Influenced by Herbert Simon’s seminal book The Sciences of the Artificial, Dasgupta has written extensively on the historical, epistemological and cognitive nature of the artificial sciences and, in particular, on computer science as a science of the artificial. His books include: The Design and Description of Computer Architectures (John Wiley, 1984), Computer Architecture: A Modern Synthesis. Volume 1: Foundations and Volume 2: Advanced Topics (John Wiley, 1989), Design Theory and Computer Science (Cambridge University Press, 1991),[4] and It Began with Babbage : The Genesis of Computer Science (Oxford University Press, 2014) [5] (selected as an 'Outstanding Academic Title for 2014' by the journal Choice), Computer Science: A Very Short Introduction (Oxford University Press, 2016; a volume in OUP’s best-selling and prestigious “Very Short Introduction” series), and most recently, The Second Age of Computer Science: From Algol Genes to Neural Nets (Oxford University Press, 2018).[6]

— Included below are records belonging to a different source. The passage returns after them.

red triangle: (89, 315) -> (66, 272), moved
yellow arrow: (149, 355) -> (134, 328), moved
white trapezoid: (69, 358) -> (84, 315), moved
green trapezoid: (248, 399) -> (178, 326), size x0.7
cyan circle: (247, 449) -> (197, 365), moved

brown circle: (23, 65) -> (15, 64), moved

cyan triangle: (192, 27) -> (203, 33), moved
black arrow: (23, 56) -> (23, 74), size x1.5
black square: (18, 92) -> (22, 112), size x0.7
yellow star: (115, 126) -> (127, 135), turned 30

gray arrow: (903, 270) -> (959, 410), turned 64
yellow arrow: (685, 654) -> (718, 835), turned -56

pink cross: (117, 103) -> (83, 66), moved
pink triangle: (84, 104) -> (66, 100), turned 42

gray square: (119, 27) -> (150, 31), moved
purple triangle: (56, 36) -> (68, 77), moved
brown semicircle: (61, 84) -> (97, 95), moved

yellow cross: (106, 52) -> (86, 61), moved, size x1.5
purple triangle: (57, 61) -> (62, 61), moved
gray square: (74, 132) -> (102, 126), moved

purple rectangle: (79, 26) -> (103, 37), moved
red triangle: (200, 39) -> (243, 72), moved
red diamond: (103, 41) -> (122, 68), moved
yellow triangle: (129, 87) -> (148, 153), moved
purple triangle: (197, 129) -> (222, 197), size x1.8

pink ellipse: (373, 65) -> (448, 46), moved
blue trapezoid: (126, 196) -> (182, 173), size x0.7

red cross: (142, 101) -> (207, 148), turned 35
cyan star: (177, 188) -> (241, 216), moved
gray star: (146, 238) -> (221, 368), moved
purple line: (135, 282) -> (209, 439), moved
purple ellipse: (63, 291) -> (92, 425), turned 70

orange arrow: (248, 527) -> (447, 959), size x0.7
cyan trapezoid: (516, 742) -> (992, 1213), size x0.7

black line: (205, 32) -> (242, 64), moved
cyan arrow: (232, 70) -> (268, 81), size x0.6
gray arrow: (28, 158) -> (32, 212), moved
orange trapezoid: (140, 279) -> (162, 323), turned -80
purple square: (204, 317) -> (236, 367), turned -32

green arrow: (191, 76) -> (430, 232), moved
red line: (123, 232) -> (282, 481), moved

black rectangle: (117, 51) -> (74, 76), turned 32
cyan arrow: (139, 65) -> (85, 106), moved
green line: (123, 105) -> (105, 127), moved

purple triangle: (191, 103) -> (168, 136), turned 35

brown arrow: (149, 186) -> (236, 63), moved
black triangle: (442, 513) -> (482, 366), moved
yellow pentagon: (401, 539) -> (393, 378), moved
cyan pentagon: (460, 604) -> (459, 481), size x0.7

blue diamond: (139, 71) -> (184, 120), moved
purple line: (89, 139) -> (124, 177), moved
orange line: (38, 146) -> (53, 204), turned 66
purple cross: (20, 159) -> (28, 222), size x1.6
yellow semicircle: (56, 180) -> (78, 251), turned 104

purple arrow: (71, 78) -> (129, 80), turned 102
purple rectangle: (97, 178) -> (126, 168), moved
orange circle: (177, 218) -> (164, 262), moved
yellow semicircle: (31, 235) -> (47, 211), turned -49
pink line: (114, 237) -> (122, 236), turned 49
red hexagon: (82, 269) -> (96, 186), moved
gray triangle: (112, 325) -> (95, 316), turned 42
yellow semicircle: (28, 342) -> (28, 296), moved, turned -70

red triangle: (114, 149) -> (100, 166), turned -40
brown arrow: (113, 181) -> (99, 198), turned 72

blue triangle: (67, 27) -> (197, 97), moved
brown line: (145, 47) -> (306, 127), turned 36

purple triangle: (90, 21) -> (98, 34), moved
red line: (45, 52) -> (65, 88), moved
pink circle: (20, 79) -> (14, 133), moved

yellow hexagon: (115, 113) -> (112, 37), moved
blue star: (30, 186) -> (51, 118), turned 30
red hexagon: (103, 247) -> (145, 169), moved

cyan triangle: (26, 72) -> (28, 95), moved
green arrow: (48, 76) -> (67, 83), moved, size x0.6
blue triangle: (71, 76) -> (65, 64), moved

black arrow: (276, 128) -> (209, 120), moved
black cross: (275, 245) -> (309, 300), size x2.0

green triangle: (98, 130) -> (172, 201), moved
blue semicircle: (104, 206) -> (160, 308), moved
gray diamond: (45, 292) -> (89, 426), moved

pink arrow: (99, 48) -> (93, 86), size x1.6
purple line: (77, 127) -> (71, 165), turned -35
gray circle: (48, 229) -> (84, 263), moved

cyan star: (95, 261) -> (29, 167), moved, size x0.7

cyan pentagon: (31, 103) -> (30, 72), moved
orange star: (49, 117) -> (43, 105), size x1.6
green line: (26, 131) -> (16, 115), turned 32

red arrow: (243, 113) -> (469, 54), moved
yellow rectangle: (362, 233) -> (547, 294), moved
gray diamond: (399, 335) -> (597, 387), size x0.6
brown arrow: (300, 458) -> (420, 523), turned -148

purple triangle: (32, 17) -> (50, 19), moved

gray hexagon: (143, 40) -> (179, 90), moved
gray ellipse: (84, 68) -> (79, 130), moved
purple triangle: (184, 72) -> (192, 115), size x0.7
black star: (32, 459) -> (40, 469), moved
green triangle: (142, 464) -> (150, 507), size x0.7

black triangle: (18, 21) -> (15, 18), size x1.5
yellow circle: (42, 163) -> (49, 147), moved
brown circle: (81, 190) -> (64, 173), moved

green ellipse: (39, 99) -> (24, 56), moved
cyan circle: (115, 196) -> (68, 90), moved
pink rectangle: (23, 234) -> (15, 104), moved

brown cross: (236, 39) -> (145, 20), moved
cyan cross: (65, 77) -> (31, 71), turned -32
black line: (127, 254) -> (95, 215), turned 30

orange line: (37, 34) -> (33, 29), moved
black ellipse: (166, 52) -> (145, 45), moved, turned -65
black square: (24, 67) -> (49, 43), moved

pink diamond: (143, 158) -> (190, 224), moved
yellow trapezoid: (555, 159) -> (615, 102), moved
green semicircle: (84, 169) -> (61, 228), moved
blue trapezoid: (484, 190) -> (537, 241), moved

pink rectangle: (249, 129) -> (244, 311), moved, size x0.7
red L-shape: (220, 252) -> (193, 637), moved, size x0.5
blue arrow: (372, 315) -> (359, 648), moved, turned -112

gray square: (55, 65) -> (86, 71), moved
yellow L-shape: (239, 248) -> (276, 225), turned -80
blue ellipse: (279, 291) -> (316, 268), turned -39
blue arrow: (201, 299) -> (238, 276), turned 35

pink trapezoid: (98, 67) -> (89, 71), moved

He has published numerous papers and essays on the cognitive-historical-biographical aspects of creativity in art, science, technology and scholarship in such print journals as Perspectives on Science, Transactions of the Newcomen Society, Notes & Records of the Royal Society, Creativity Research Journal, Physics News, Physics of Life Reviews and the online journal PsyArt. His books include Creativity in Invention and Design (Cambridge University Press, 1994), Technology and Creativity (Oxford University Press, 1996), Jagadis Chandra Bose and the Indian Response to Western Science (Oxford University Press, 1999), [7] Twilight of the Bengal Renaissance: R.K. Dasgupta and His Quest for a World Mind (Dey’s Publishing, 2005), The Bengal Renaissance: Identity and Creativity from Rammohun Roy to Rabindranath Tagore (Permanent Black, 2007), and Awakening: The Story of the Bengal Renaissance (Random House India, 2010),[8] and, most recently, A Cognitive Historical Approach to Creativity (Routledge 2019) and The Renaissance Considered as a Creative Phenomenon (Routledge 2022).
He has published three novels, Three Times a Minority (Writers Workshop Calcutta, 2003), The Golden Jubilee (Amaryllis, 2013), Voice of the Rain Season [9] (Fingerprint, 2018), and a memoir of his childhood in England, Salaam Stanley Matthews (Granta, 2006).[10] [11]
He is married to Sarmistha Dasgupta, daughter of the comparative literature scholar and intellectual historian Rabindra Kumar Das Gupta, the first director of the Indian National Library. He has two sons, Jaideep and Shome.